ENTRIES PROVIDED
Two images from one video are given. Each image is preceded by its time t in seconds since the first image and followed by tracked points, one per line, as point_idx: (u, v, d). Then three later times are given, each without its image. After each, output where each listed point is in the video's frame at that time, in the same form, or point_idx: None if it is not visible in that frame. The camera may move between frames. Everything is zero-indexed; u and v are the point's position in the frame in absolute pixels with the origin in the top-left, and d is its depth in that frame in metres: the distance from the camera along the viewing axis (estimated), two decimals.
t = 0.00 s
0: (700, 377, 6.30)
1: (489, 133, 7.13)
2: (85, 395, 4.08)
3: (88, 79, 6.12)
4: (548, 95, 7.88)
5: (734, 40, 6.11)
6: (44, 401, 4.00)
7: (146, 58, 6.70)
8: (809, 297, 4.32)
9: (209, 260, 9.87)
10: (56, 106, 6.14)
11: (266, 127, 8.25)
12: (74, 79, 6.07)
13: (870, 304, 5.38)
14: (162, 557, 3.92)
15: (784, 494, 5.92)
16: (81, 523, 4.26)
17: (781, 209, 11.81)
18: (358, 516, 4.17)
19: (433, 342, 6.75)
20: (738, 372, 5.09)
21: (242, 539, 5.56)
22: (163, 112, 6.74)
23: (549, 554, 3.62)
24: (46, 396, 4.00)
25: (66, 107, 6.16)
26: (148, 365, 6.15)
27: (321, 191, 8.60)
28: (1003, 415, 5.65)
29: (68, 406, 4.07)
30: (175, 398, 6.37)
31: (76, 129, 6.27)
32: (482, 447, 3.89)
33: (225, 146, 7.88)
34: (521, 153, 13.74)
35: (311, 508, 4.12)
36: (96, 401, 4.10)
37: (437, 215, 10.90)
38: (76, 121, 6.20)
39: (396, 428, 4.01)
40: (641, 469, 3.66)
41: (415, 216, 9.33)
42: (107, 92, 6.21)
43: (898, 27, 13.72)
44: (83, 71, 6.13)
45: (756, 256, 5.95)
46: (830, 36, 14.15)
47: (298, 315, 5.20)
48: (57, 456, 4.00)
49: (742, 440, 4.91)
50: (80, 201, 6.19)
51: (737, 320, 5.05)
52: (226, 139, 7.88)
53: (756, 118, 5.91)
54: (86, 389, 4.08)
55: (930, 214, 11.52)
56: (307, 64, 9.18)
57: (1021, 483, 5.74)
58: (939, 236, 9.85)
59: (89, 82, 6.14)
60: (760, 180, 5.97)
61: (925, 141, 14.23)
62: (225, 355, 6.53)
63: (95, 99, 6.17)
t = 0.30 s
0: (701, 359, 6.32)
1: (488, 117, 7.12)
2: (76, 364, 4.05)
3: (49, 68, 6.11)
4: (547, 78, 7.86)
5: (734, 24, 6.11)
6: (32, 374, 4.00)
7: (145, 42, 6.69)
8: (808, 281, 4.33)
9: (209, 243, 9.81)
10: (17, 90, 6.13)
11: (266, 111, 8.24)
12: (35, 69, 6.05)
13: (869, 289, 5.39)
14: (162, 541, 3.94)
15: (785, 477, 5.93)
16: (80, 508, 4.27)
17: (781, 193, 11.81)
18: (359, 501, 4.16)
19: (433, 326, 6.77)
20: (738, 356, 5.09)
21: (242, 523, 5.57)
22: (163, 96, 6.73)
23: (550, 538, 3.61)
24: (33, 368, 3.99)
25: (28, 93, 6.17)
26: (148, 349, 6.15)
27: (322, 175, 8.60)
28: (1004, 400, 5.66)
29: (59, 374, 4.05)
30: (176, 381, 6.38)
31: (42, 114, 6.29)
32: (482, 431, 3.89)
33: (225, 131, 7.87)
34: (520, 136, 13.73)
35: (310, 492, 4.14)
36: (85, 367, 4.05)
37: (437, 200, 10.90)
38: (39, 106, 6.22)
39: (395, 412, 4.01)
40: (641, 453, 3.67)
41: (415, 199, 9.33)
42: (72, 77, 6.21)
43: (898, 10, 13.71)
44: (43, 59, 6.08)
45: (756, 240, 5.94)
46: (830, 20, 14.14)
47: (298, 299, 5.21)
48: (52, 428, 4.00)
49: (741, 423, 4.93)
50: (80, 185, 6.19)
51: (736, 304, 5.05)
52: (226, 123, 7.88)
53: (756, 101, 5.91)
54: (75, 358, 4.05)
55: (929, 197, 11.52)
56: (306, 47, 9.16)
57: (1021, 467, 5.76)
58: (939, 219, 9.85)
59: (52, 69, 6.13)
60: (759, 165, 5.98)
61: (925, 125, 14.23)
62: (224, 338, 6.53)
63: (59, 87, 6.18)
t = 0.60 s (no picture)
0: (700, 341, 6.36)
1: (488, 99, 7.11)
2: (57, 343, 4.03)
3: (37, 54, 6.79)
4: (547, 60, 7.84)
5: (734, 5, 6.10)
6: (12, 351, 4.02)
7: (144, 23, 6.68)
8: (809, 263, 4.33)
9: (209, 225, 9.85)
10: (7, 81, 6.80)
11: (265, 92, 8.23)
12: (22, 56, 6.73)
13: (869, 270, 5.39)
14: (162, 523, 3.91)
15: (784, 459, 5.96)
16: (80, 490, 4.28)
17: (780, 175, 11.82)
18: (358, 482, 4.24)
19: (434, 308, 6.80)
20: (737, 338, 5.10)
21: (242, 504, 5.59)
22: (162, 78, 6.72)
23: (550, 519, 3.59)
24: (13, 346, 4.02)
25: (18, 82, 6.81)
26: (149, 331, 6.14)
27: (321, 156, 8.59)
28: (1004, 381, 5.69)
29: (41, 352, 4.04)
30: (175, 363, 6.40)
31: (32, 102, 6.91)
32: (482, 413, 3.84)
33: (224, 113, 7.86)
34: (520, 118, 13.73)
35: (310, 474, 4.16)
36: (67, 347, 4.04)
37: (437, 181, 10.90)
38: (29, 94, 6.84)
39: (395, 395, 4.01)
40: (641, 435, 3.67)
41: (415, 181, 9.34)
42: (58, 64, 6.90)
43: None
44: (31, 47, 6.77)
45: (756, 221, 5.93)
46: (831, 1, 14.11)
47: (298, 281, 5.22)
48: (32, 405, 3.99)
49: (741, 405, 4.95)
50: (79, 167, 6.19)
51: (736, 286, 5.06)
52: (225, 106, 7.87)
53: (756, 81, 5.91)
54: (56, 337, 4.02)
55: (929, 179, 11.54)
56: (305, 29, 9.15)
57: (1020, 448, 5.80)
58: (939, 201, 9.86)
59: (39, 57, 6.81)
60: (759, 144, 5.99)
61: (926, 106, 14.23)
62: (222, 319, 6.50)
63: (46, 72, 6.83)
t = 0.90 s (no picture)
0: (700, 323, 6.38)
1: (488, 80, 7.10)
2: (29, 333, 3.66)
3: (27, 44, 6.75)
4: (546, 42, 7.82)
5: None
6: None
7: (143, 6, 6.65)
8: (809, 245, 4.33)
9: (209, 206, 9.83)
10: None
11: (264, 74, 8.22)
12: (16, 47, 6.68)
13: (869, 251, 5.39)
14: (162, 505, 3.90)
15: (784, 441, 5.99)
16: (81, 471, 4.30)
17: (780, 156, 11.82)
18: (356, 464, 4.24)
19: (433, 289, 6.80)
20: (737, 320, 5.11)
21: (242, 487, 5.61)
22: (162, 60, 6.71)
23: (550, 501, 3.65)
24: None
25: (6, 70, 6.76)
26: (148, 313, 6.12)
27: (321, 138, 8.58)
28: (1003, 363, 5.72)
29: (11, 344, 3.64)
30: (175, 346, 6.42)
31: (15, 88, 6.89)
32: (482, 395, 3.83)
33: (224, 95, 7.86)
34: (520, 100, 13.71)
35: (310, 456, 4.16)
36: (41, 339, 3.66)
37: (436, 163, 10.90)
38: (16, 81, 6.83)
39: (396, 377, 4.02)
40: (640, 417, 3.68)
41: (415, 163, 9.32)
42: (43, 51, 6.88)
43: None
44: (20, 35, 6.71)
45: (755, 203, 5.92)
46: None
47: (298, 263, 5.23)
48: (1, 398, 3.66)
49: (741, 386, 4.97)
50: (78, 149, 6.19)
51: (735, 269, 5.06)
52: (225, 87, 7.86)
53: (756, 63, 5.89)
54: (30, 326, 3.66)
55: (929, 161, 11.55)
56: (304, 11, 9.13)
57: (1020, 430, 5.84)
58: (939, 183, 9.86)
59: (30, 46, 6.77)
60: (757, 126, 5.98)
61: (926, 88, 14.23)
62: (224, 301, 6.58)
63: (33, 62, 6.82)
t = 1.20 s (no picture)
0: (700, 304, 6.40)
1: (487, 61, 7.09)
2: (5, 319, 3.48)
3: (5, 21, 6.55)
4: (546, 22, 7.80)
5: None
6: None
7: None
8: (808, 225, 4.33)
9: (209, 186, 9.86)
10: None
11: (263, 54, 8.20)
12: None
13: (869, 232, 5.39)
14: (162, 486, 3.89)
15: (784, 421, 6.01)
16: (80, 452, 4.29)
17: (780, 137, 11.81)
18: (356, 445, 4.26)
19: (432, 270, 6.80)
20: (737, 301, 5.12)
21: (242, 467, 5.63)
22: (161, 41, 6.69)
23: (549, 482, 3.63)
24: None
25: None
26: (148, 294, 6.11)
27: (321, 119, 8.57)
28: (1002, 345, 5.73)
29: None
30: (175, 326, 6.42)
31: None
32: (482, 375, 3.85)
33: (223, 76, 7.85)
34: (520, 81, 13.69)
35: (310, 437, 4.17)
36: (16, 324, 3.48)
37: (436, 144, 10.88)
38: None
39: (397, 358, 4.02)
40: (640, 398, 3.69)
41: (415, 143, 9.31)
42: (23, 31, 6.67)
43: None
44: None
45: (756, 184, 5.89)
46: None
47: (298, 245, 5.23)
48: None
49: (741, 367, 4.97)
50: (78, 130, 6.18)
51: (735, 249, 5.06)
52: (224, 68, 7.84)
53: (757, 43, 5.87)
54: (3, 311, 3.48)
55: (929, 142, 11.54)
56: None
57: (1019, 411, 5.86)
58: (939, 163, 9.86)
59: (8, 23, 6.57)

TASK BRIEF
Your answer should consist of each line of the data above in which the word "picture" occurs.

ANSWER AREA
t = 0.60 s (no picture)
t = 0.90 s (no picture)
t = 1.20 s (no picture)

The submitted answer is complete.